Keep indoor moisture low, ideally between 30-50%. Humidity meters are relatively inexpensive and very effective.
– Maintain low constant heat when the weather is cold or wet.
– Install heat globes for heating in the bathroom.

Condensation forms more easily on cold surfaces. Improving insulation can assist in warming these surfaces.
– Insulate hot and cold surfaces such as water pipes.

ERADICATE MOULD WHEN IT OCCURS. It is harder to remove the longer it has been there. Killing but not removing mould can lead mould to grow back.
– Do not dry brush the area as this can release spores in to the air which can spread mould further and stimulate an allergic reaction in susceptible individuals.
– 3% tea tree oil or 80% white fermented vinegar solutions are effective for treating mould. Bleach is not effective in killing mould.

General Household Maintenance

– Keep the bathroom well ventilated and dry. Fitting an exhaust fan may be necessary.
– Towels and face cloths should be washed every couple of days and dried between use. Towels should be placed on a heated towel rail or out in the sun to dry.
– Do not allow mould to firm in the shower recess, shower curtain or on the walls of the shower. Watch out for mould growth around the bath and basin areas.

– Ensure fruit in fruit bowls and all refrigerated food does not go mouldy.
– Avoid storing food at room temperature for more than 72 hours, especially if it is completely enclosed in plastic.
– Keep the fridge drip-tray clean.
– Do not let bread go mouldy. Keep bread in a container, the fridge or the freezer.
– Keep foods as fresh as possible. Monitor dried fruits and foods in the pantry. Utilise airtight containers so that any potential moulds are contained.
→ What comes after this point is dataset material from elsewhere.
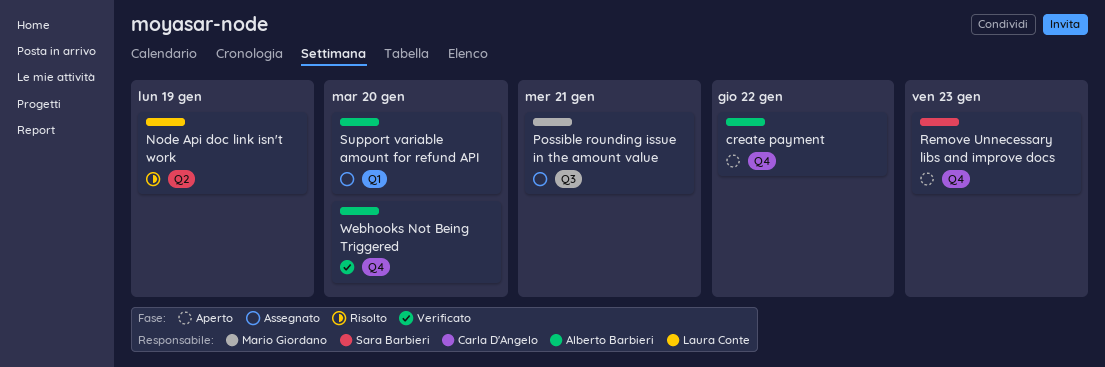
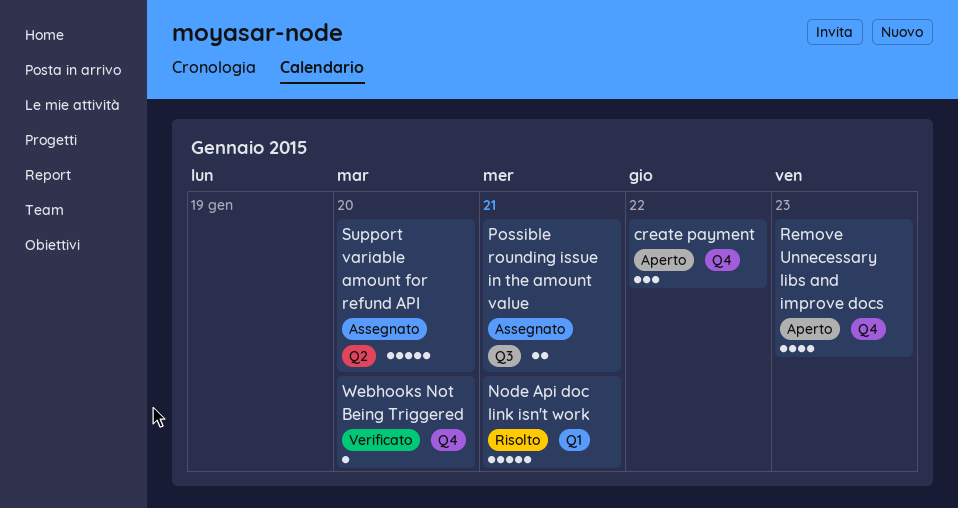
Node Api doc link isn't work, label: Q2 -> Q1
Node Api doc link isn't work, due: Jan 19 -> Jan 21
Support variable amount for refund API, label: Q1 -> Q2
– Ensure living areas and bedrooms are well ventilated.
– Let the sun into your home by opening curtains and blinds. Consider installing sky lights in darker areas.
– Minimise the number of indoor plants. Keep potting mix fresh as this will grow mould spores very readily.
– Do not allow mattresses to stay damp from bed wetting. Protective bedding which is waterproof is a good option.
– Carpets tend to hold mould spores and favour mould growth, particularly if the carpet has been damp at some stage. Remove musty carpet rather than cleaning it if possible.
– Avoid accumulating piles of papers, books, old newspapers etc., as these will absorb moisture and encourage mould growth.
– Be mindful of mould growth in damp areas where there is poor air circulation, for example on south facing walls or behind furniture.
– Allow ventilation in wardrobes. If the wardrobe is affected by mould growth, remove mould, allow to completely dry, investigate the source and treat as soon as possible.
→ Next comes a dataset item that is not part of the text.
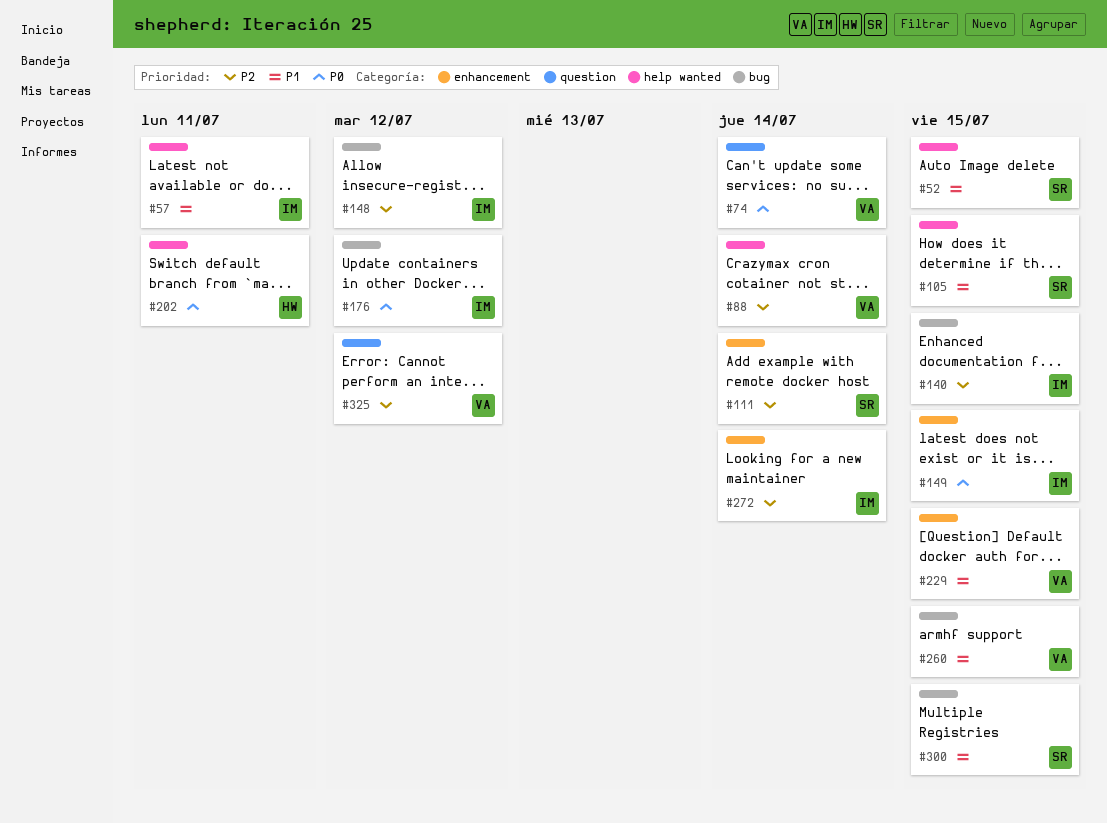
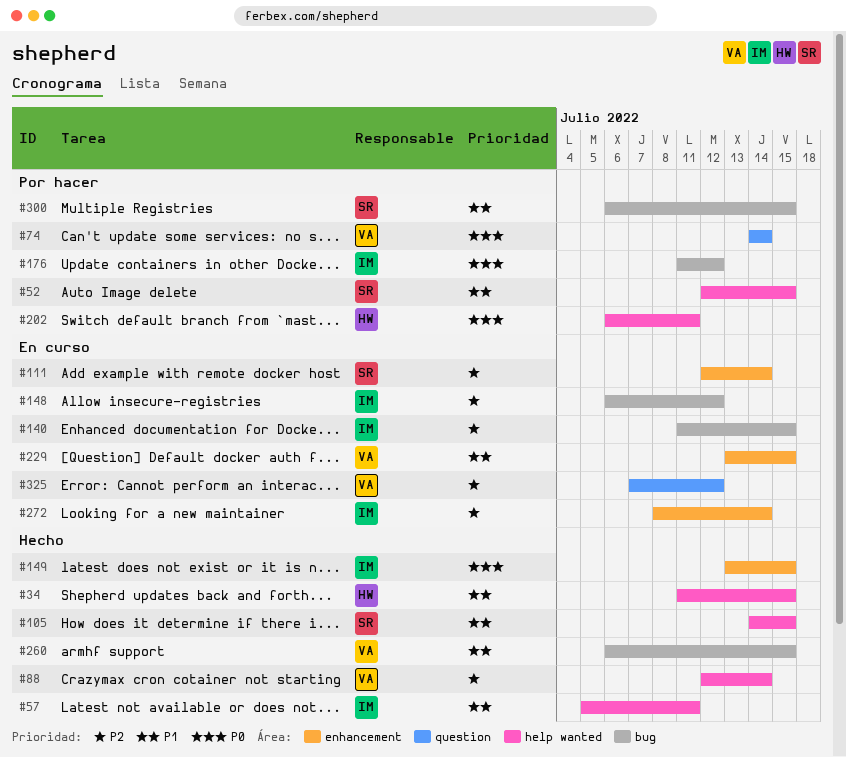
#34: none -> present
In the garden moulds are especially prevalent in shady, damp areas and on decaying leaves or vegetation. Their growth is encouraged by warmth and high humidity.
– Avoid heavy vegetation around and over the house. Remove climbing plants.
– Keep the yard free of fallen leaves and other garden debris. Ensure the compost is kept away from the house and remains well covered.
– Avoid the use of bark and mulches around plants or in gardens as these will encourage significant mould growth.
– Do not let the building foundation stay wet. Enable drainage with roof guttering and slope the ground away from the foundation of the building.
– Clean roof gutters regularly.
– Down pipes should drain away from the house.
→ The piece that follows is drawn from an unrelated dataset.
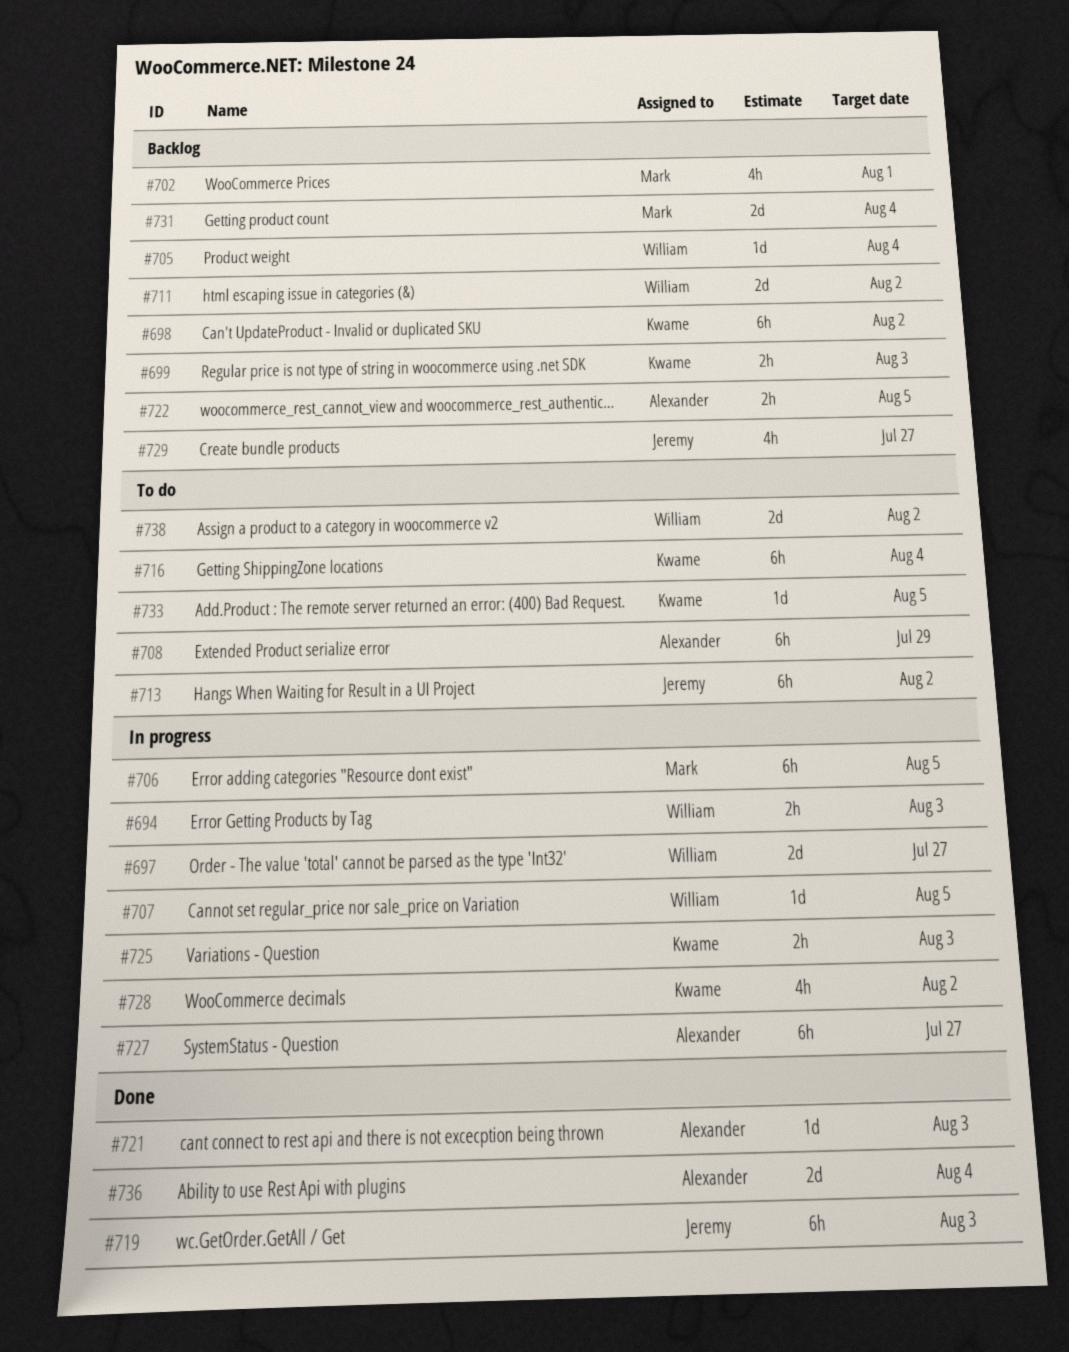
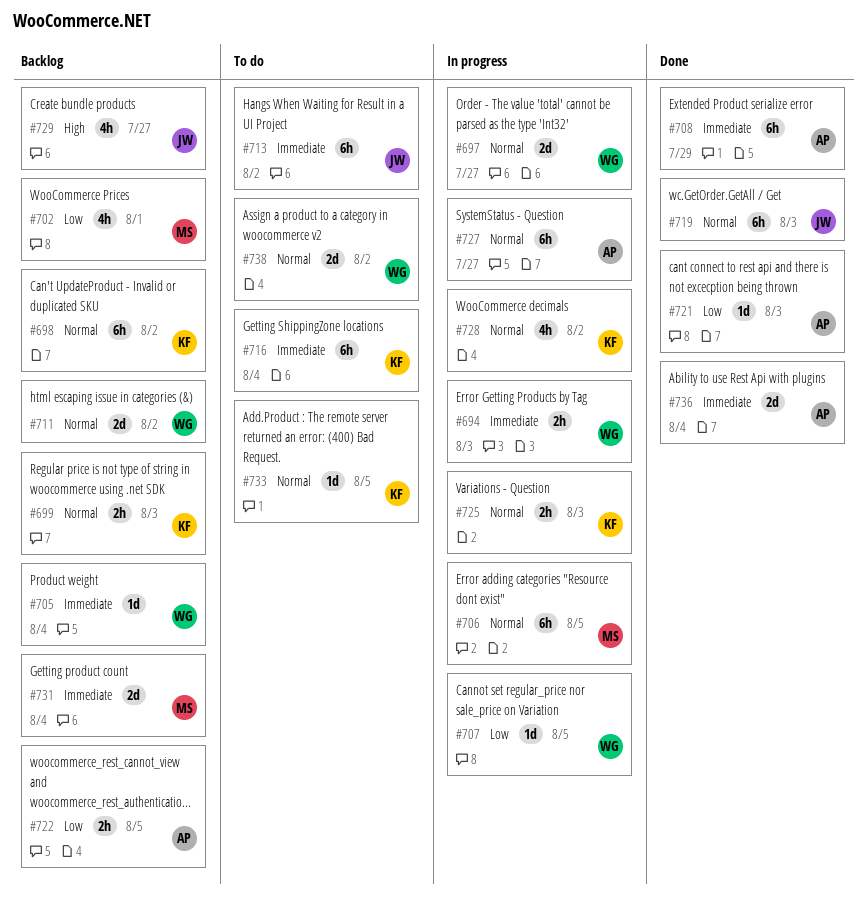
#708, status: To do -> Done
How is Mould Allergy diagnosed?

Mould Allergy can be diagnosed by a skin prick test or allergen specific RAST blood test.

What can be done to treat Mould Allergy?

The management and treatment of mould allergy, like any other allergy, will depend upon the severity of the individual’s symptoms. Treatment options include:
– Minimise exposure to mould.
– The administration of oral anti-histamines or nasal sprays.
– Immunotherapy to reduce sensitivity to mould.